There is a spate, a pattern, of protests not being called out, of blocked roads not being called out, of public meetings with violent language and rhetoric not really being cracked down on, of local representatives kind of turning up, or not turning up, or just playing both sides, and then everybody is surprised when the building goes up in flames. Meanwhile, there are completely dispirited, morale-on-the-floor, unprecedented resignations in An Garda Síochána. What we do we get from the Minister this year in the light of all that? Clearly, it has been successful, because these protests, this anger and this violence have led to Government representatives, yes, saying it is terrible and wrong and should not happen but changing its tone when it comes to immigration.
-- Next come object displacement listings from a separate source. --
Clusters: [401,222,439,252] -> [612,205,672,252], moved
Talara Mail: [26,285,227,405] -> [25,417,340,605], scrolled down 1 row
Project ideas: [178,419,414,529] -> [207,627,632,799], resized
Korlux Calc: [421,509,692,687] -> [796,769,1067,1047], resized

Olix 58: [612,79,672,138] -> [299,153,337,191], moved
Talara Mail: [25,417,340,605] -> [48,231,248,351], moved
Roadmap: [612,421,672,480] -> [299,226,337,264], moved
I am not going to come to the Chamber and tell the Minister she needs to change the immigration system. Other people may do that but I am not, because I am not afraid of an immigrant. I am afraid of the lunatic who wants to set something on fire. I am afraid of the person who wants to block a road. I am afraid of the person who thinks they can board a bus and check the passport of somebody who is not white. I am afraid of that person and I do not want anybody I love anywhere near that person. We are at a crossroads in this debate, and maybe we are unfortunate because this is an election year. That is probably the reason the Government has so many councillors getting excited about it and so many Ministers changing their tone. Even so, the Minister, Deputy McEntee, will have to respect my view that it is stunningly hypocritical of her party leader and Taoiseach, Leo Varadkar, to start talking about clamping down on illegal immigration while going over to the States and demanding that the US introduce a different regime for illegal Irish over there.

This is domestic terrorism. This is people taking the law into their own hands and if this is not stopped and arrested, somebody is going to die. Let us recast our brains here. Let us recast our moral compass and treat this debate with the seriousness it deserves such that, when it comes to it, there is a line beneath which none of us should fall. We hear that people have genuine concerns and a right to express their view - absolutely - but we have to step back, as a collective in Irish politics, and say that, actually, when it comes down to it, you do not have the right to block a road. You do not have the right to intimidate women and children, to spread lies or to set something on fire. That is the baseline. That is today's conversation. Issues people may have with communication, the immigration process or the asylum process, I would respectfully suggest, are probably for another day. We are talking about people setting buildings on fire and it is a disgrace that in response to that, what we are getting from the Government are terms such as "clampdown", "crackdown" and "deportation".

Government members will not be using any of those phrases when talking about the undocumented Irish when they are in the White House in three weeks' time.